La santé publique est une affaire de ton au moins autant que de contenu. Et ce qui se passe actuellement autour du virus zika l’illustre à merveille, comme nous l’avons entendu ces derniers jours avec l’apparent pataquès entre la ministre de la Santé et celle de l’Outre-Mer sur les recommandations à suivre.
L'une, Marisol Touraine, a affirmé : «Dans des cas limités, la maladie peut être très grave avec des effets neurologiques, et pour les femmes enceintes, des complications, des malformations pour leur bébé. Je veux dire très fortement aux femmes qui sont en métropole et qui ont prévu d'aller en Guyane, en Martinique ou dans les territoires d'outre-mer, que si elles sont enceintes, je leur recommande de différer leur voyage. Il y a un enjeu de santé publique. L'épidémie est sérieuse.» Quant à la seconde, George Pau-Langevin, elle s'est montrée certes prudente, mais aussi rassurante : «La particularité du zika par rapport à la dengue ou au chikungunya, qui sont un peu des maladies similaires, c'est qu'on suspecte un risque de malformations pour les bébés. Donc c'est vrai qu'il faut être prudent, mais à mon sens une femme enceinte qui met du produit anti-moustique, qui dort avec une moustiquaire ou avec une clim fraîche, a un risque très limité d'être contaminée.» Ajoutant : «Tout ce qui consiste à lutter contre les moustiques est mis en œuvre dans les territoires.»
Leurs divergences sont intéressantes, car toutes les deux ont raison.
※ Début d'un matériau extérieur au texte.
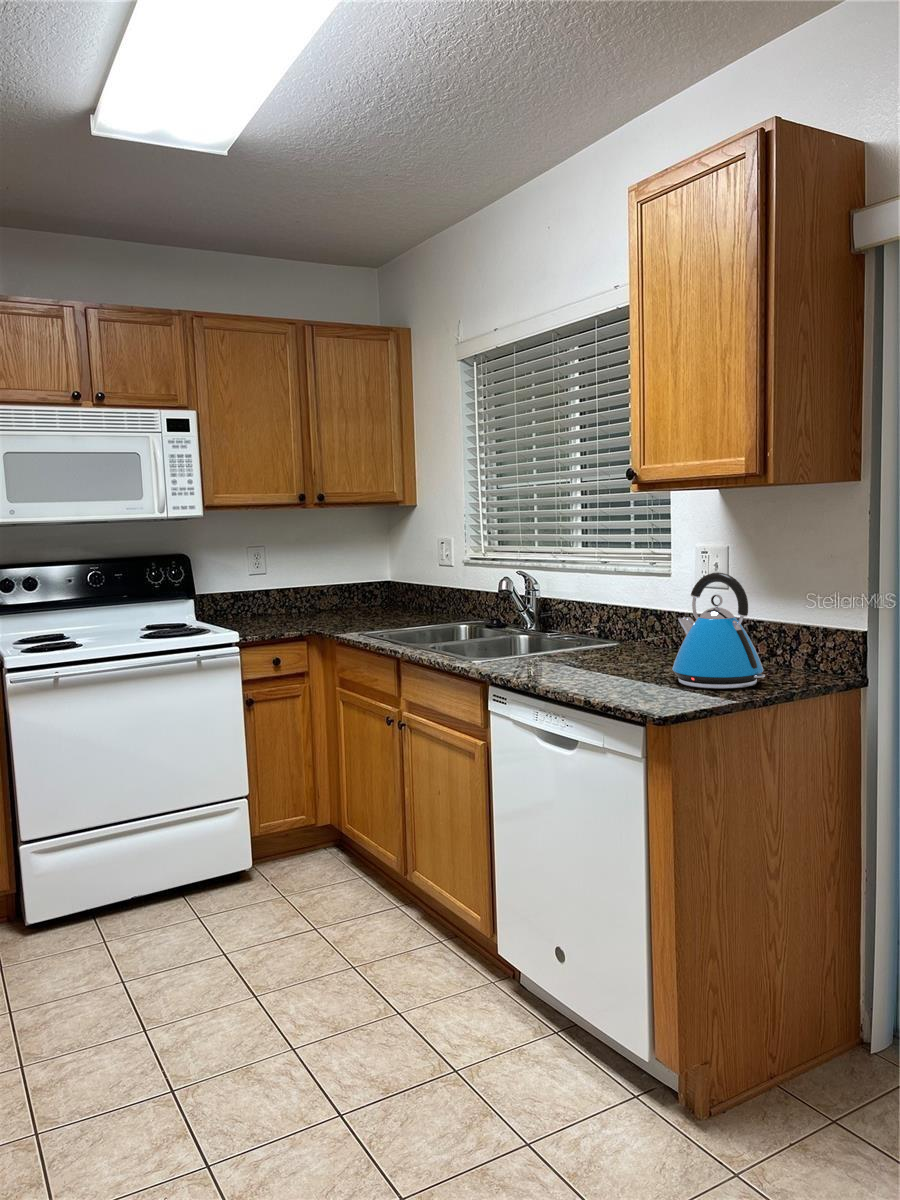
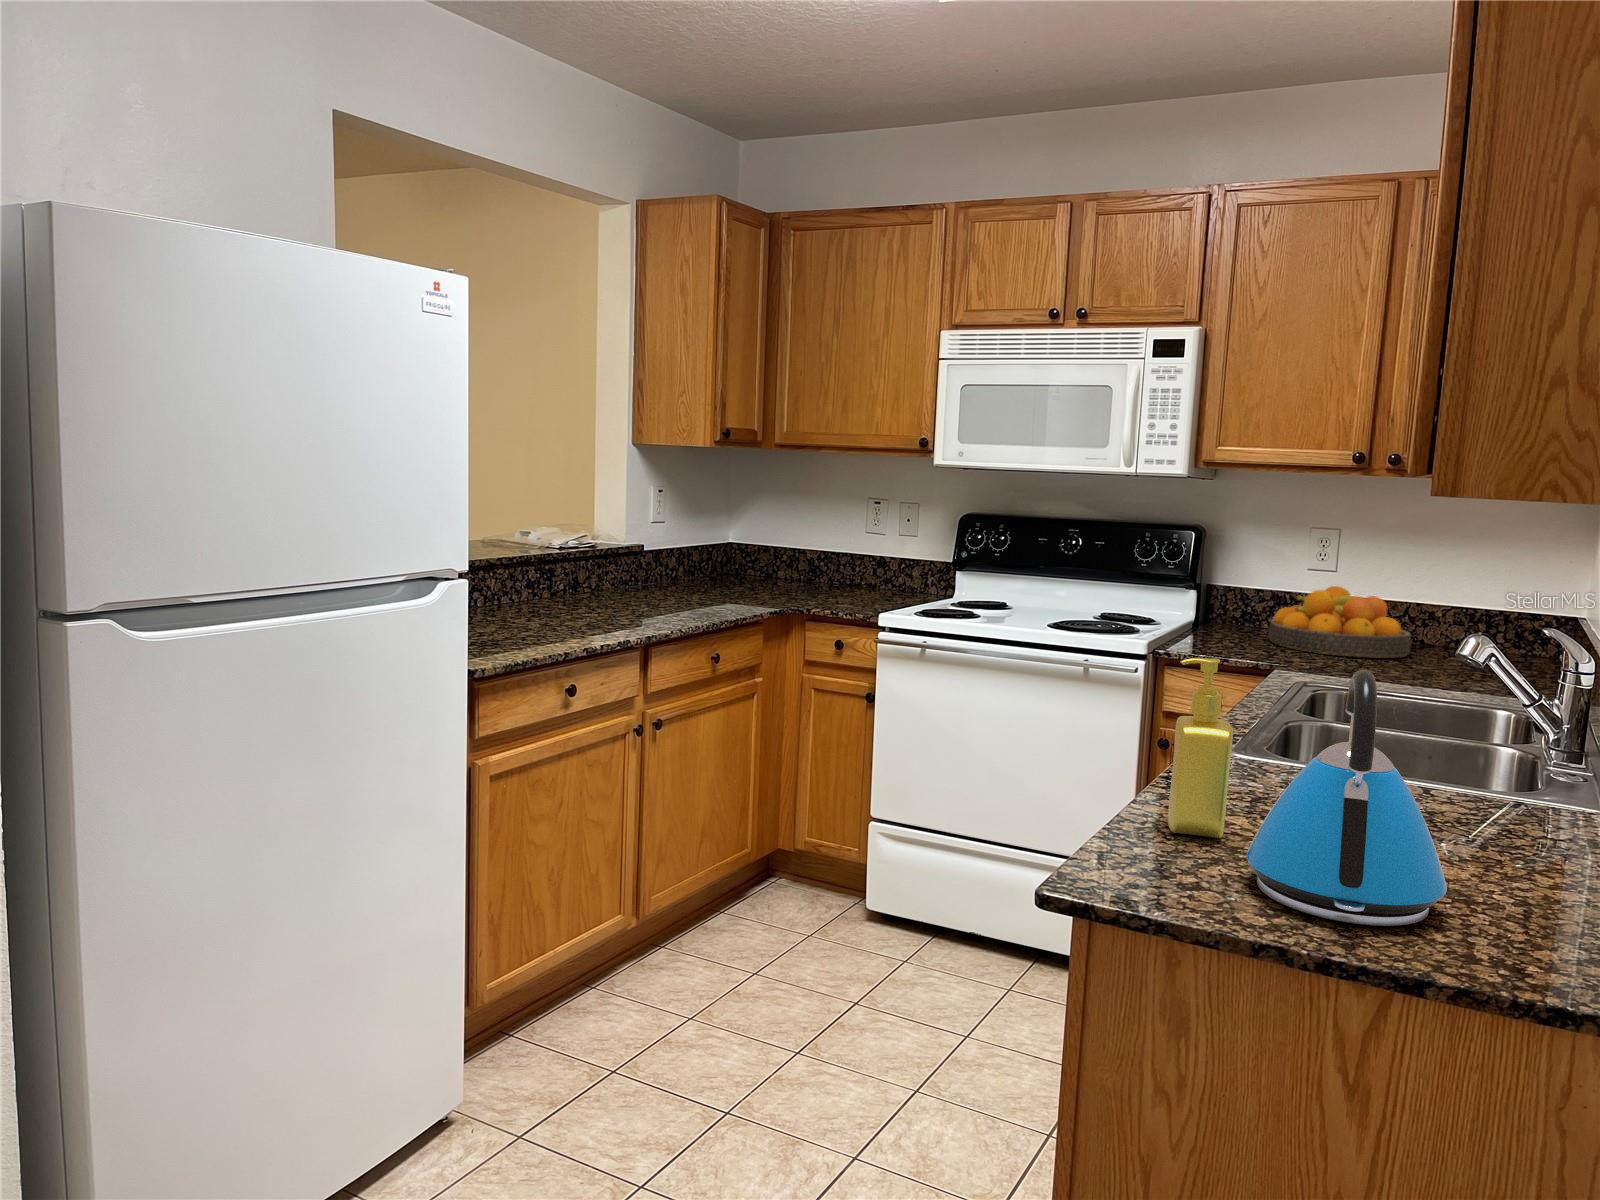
fruit bowl: none [253,581,338,624] -> present [1269,586,1411,658]
soap dispenser: none [590,588,637,685] -> present [1168,658,1233,838]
Mais voilà, en matière de santé publique, il ne suffit pas d’avoir raison, l’essentiel est d’établir de la confiance. D’abord notons que la ministre de la Santé, femme de métropole, parle essentiellement en métropolitaine, ne s’adressant implicitement qu’aux femmes qui vont se rendre dans ces territoires d’outre-mer. Alors que la seconde, Guadeloupéenne de naissance, s’adresse en toute connaissance de cause aux femmes de ces îles, qui sont habituées à vivre et à faire avec les virus, sa proximité la rendant pragmatique et non péremptoire. En tout cas, elle ne suggère ni aux Antillaises ni aux Guyanaises d’arrêter de tomber enceinte.
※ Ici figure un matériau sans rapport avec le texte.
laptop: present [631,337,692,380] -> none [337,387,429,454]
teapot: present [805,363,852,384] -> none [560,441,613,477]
Que faire donc, en phase d'incertitude, face à un virus qui reste inconnu ? L'Organisation mondiale de la santé (OMS), qui comme d'habitude oscille entre le retard et l'exagération, a cette fois-ci décidé d'alarmer en avec des déclarations fortes et inquiétantes: «L'épidémie se propage de manière explosive, le niveau d'alerte est extrêmement élevé.» L'OMS craint une «association probable de l'infection avec des malformations congénitales et des syndromes neurologiques». Propos exagérés ? Le risque est peut-être réel en Amérique latine et dans les Antilles, mais il est franchement nul dans les pays occidentaux. Les quelques cas rapportés en Europe sont des cas importés ; de plus le moustique, porteur du virus, est très peu résistant dans ces pays, et au final nul ne conteste qu'en Europe le danger est infime, comme le rappelait dans Libération, le professeur Arnaud Fontanet, responsable de l'unité Epidémiologie des maladies émergentes de l'Institut Pasteur.
La question demeure entière : quel discours tenir en termes de santé publique? De fait, l'objectif – outre la lutte classique contre les facteurs vectoriels que constituent tous les petites flaques d'eau dormante où vont se reproduire les insectes – est de convaincre. Et pour cela, il n'y a rien d'autre à faire que d'en parler et d'en débattre, sans retenue ni posture. Exemple : à quoi cela rime-t-il de dire à des femmes de ne pas tomber enceinte dans des territoires où celles-ci n'ont pas toujours de moyens d'éviter une grossesse ? Comme le dit la ministre de l'Outre-Mer, «on est habitué aux piqûres d'insectes». Les ultra-marins savent de quoi on parle. Ils connaissent, ainsi, les dangers de la dengue (entre 10000 et 50 000 morts par an dans le monde), les douleurs articulaires liées au chikungunya, etc. Comme toujours, il faut donner le choix, réduire les risques, et surtout ouvrir les possibilités. C'est comme pour la vaccination : en matière de santé publique les personnes préfèrent choisir plutôt que d'obéir.